FÜZE KALKANINA TEPKİ
Füze kalkanı anlaşmasına sert tepki gösteren Şener, "İktidar, demokrasi standardını düşürdü. Demokrasi, hukuk devleti demektir. Bu dönemde eleştirel düşünce ve sivil direniş adeta siyasi iktidar tarafından baskılanmış ve yok edilmiştir. Bu, demokrasinin tam anlamıyla dibe vurduğunu göstermektedir. Bir ülkenin başına gelen en büyük felaket budur. Demokrasinin yara aldığı bu tablonun en belirgin göstergesi, hükümetin füze kalkanı ile ilgili aldığı karar sonrasında Türkiye'nin dışarıdan görünüşüdür. Böyle
bir karar, Türkiye'nin menfaatlerine aykırıdır. Türkiye'nin çıkarları yok sayıldı. Tarafı olmadığımız bir çatışmanın ortasında kalmayı, bu ülkede yaşayan hiçbir vatandaş kabul etmez. Ama füze kalkanı demek, Türkiye'nin içinde olmadığı çatışmanın kalkanı olduğu anlamına gelebilir. Savaş alanına düşmesi anlamına gelir. Bunun kararını hiçbir ülkede siyasi iktidar kendi başına veremez. Ama konu Türk kamuoyundan bile gizlendi. Son ayda bir ABD dış ilişkileri yetkilisinin yaptığı açıklamalara istinaden
bildirildi. Daha sonraki süreçte tartışılamadı. Füze kalkanı konusunda hükümet onay verdi. Türkiye'de konuşlanmadan NATO Zirvesi'nde karar verdi. Ancak hala kamuoyu suskundur. Bundan 5 yıl önce bu karar alınsaydı halk sokaklara dökülürdü" ifadelerini kullandı.

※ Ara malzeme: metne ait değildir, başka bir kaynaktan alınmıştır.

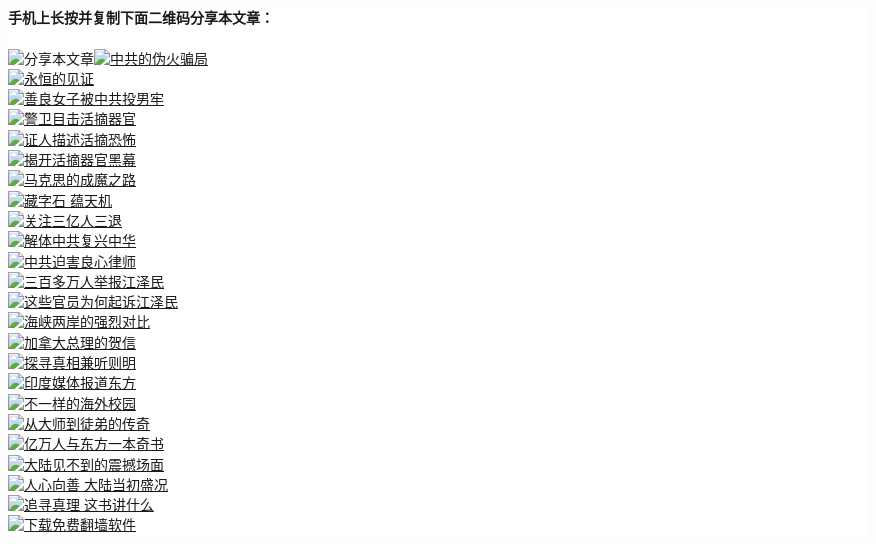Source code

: <strong>手机上长按并复制下面二维码分享本文章：</strong><br><br><img src="https://chart.apis.google.com/chart?cht=qr&chs=240x240&choe=UTF-8&chld=M|2&chl=https://github.com/19920513/djy/blob/master/gb/19/5/14/n11256986.md%231" title="分享本文章"></td><td VALIGN=TOP><a href="https://github.com/19920513/djy/blob/master/gb/16/1/21/n4622075.md?dfh#1" target="_blank"><img src="https://raw.githubusercontent.com/19920513/djy/master/gb/300/wei-f1.jpg" title="中共的伪火骗局"  alt="中共的伪火骗局"></a><br><a href="https://github.com/19920513/www/blob/master/README.md?dfh#9" target="_blank"><img src="https://raw.githubusercontent.com/19920513/djy/master/gb/300/yong-h.jpg" title="永恒的见证"  alt="永恒的见证"></a><br><a href="https://github.com/19920513/djy/blob/master/gb/13/9/29/n3974789.md?dfh#1" target="_blank"><img src="https://raw.githubusercontent.com/19920513/djy/master/gb/300/shang-lnz.jpg" title="善良女子被中共投男牢"  alt="善良女子被中共投男牢"></a><br><a href="https://github.com/19920513/djy/blob/master/gb/16/3/16/n4663449.md?dfh#1" target="_blank"><img src="https://raw.githubusercontent.com/19920513/djy/master/gb/300/huo-z3.jpg" title="警卫目击活摘器官"  alt="警卫目击活摘器官"></a><br><a href="https://github.com/19920513/djy/blob/master/gb/16/8/7/n8177641.md?dfh#1" target="_blank"><img src="https://raw.githubusercontent.com/19920513/djy/master/gb/300/huo-z4.jpg" title="证人描述活摘恐怖"  alt="证人描述活摘恐怖"></a><br><a href="https://github.com/19920513/djy/blob/master/gb/10/4/19/n2881569.md?dfh#1" target="_blank"><img src="https://raw.githubusercontent.com/19920513/djy/master/gb/300/huo-z1.jpg" title="揭开活摘器官黑幕"  alt="揭开活摘器官黑幕"></a><br><a href="https://github.com/19920513/djy/blob/master/gb/10/11/7/n3077476.md?dfh#1" target="_blank"><img src="https://raw.githubusercontent.com/19920513/djy/master/gb/300/ma-ks.jpg" title="马克思的成魔之路"  alt="马克思的成魔之路"></a><br><a href="https://github.com/19920513/djy/blob/master/gb/14/6/9/n4173977.md?dfh#1" target="_blank"><img src="https://raw.githubusercontent.com/19920513/djy/master/gb/300/chang-zs.jpg" title="藏字石 蕴天机"  alt="藏字石 蕴天机"></a><br><a href="https://github.com/19920513/djy/blob/master/gb/18/5/10/n10381511.md?dfh#1" target="_blank"><img src="https://raw.githubusercontent.com/19920513/djy/master/gb/300/st1.jpg" title="关注三亿人三退"  alt="关注三亿人三退"></a><br><a href="https://github.com/19920513/djy/blob/master/gb/18/3/21/n10237682.md?dfh#1" target="_blank"><img src="https://raw.githubusercontent.com/19920513/djy/master/gb/300/jie-t.jpg" title="解体中共复兴中华"  alt="解体中共复兴中华"></a><br><a href="https://github.com/19920513/djy/blob/master/gb/9/2/9/n2422991.md?dfh#1" target="_blank"><img src="https://raw.githubusercontent.com/19920513/djy/master/gb/300/gao-zs.jpg" title="中共迫害良心律师"  alt="中共迫害良心律师"></a><br><a href="https://github.com/19920513/djy/blob/master/gb/18/12/9/n10900044.md?dfh#1" target="_blank"><img src="https://raw.githubusercontent.com/19920513/djy/master/gb/300/sj1.jpg" title="三百多万人举报江泽民"  alt="三百多万人举报江泽民"></a><br><a href="https://github.com/19920513/djy/blob/master/gb/18/8/28/n10672014.md?dfh#1" target="_blank"><img src="https://raw.githubusercontent.com/19920513/djy/master/gb/300/sj2.jpg" title="这些官员为何起诉江泽民"  alt="这些官员为何起诉江泽民"></a><br><a href="https://github.com/19920513/djy/blob/master/gb/8/12/18/n2367165.md?dfh#1" target="_blank"><img src="https://raw.githubusercontent.com/19920513/djy/master/gb/300/liangan.jpg" title="海峡两岸的强烈对比"  alt="海峡两岸的强烈对比"></a><br><a href="https://github.com/19920513/djy/blob/master/gb/15/12/10/n4593139.md?dfh#1" target="_blank"><img src="https://raw.githubusercontent.com/19920513/djy/master/gb/300/jia-ndzl.jpg" title="加拿大总理的贺信"  alt="加拿大总理的贺信"></a><br><a href="https://github.com/19920513/djy/blob/master/gb/11/6/17/n3289382.md?dfh#1" target="_blank"><img src="https://raw.githubusercontent.com/19920513/djy/master/gb/300/xiao-wd.jpg" title="探寻真相兼听则明"  alt="探寻真相兼听则明"></a><br><a href="https://github.com/19920513/djy/blob/master/gb/18/10/27/n10812623.md?dfh#1" target="_blank"><img src="https://raw.githubusercontent.com/19920513/djy/master/gb/300/yindu.jpg" title="印度媒体报道东方"  alt="印度媒体报道东方"></a><br><a href="https://github.com/19920513/djy/blob/master/gb/18/6/9/n10469652.md?dfh#1" target="_blank"><img src="https://raw.githubusercontent.com/19920513/djy/master/gb/300/xie-j.jpg" title="不一样的海外校园"  alt="不一样的海外校园"></a><br><a href="https://github.com/19920513/djy/blob/master/gb/7/4/5/n1669415.md?dfh#1" target="_blank"><img src="https://raw.githubusercontent.com/19920513/djy/master/gb/300/li-up.jpg" title="从大师到徒弟的传奇"  alt="从大师到徒弟的传奇"></a><br><a href="https://github.com/19920513/djy/blob/master/gb/17/5/26/n9191512.md?dfh#1" target="_blank"><img src="https://raw.githubusercontent.com/19920513/djy/master/gb/300/zfl2.jpg" title="亿万人与东方一本奇书"  alt="亿万人与东方一本奇书"></a><br><a href="https://github.com/19920513/djy/blob/master/gb/13/11/27/n4020290.md?dfh#1" target="_blank"><img src="https://raw.githubusercontent.com/19920513/djy/master/gb/300/zhen-h.jpg" title="大陆见不到的震撼场面"  alt="大陆见不到的震撼场面"></a><br><a href="https://github.com/19920513/djy/blob/master/gb/15/7/17/n4482910.md?dfh#1" target="_blank"><img src="https://raw.githubusercontent.com/19920513/djy/master/gb/300/dalu-sk.jpg" title="人心向善 大陆当初盛况"  alt="人心向善 大陆当初盛况"></a><br><a href="https://github.com/19920513/djy/blob/master/gb/19/1/5/n10955468.md?dfh#1" target="_blank"><img src="https://raw.githubusercontent.com/19920513/djy/master/gb/300/zfl1.jpg" title="追寻真理 这书讲什么"  alt="追寻真理 这书讲什么"></a><br><a href="https://github.com/19920513/www/blob/master/README.md?dfh#1" target="_blank"><img src="https://raw.githubusercontent.com/19920513/djy/master/gb/300/fq1.jpg" title="下载免费翻墙软件"  alt="下载免费翻墙软件"></a><br></td></tr></table>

Hükümetin, "NATO görüşmelerinde düşman tehdidi İran olduğunu yazdırmadık" açıklamalarına da tepki gösteren Şener, "Tehdit uygulamasının nereden geldiğinin kararda yazılmamış olması neticeyi değiştirmez. Tehdit, diğer bölgelerde de olduğu gibi Orta Doğu'dur, İslam ülkeleridir. İran ve diğer ülkelerdir. Böyle bir ortamda Türkiye kendi çıkarlarını ilgilendirmeyen konuda bir rol üstlendi. Bu rolün Türkiye'ye faydası değil, maliyeti vardır" diye konuştu.
Alınan kararı Türkiye'nin dış politikasında eksen kayması olarak değerlendiren Şener, "Türk dış politikası eksen kaymasına uğramıştır. Bundan Türkiye etkilenecektir. Üçüncüsü, her şeyden önce nükleer serpintilerle Türkiye'yi tedavi edilmez ve altından kalkılmaz sorunlarla baş başa bırakacaktır. Bunların ötesinde böyle bir kararın Türkiye'de suskunlukla karşılanıyor olması, Türk demokrasinin dibe vurduğunun kanıtı ve belgesidir" diyerek kalkan projesine tepki gösterdi.
Ovaazatlı'da yapılacak seçimlere katılacaklarını belirten Şener, "Kurulduktan sonra gireceğimiz ilk seçimlerde başarılı olmak için çaba sarf edeceğiz. 7 partinin katılacağı seçimlerde kadın adayı olan tek parti Türkiye Partisi'dir. 5 Aralık'ta belediye başkanlığını kutlamak istiyoruz" diyerek seçimin galibi olacaklarını iddia etti.
Şener, basın toplantısın ardından Mustafakemalpaşa ilçesine gitti.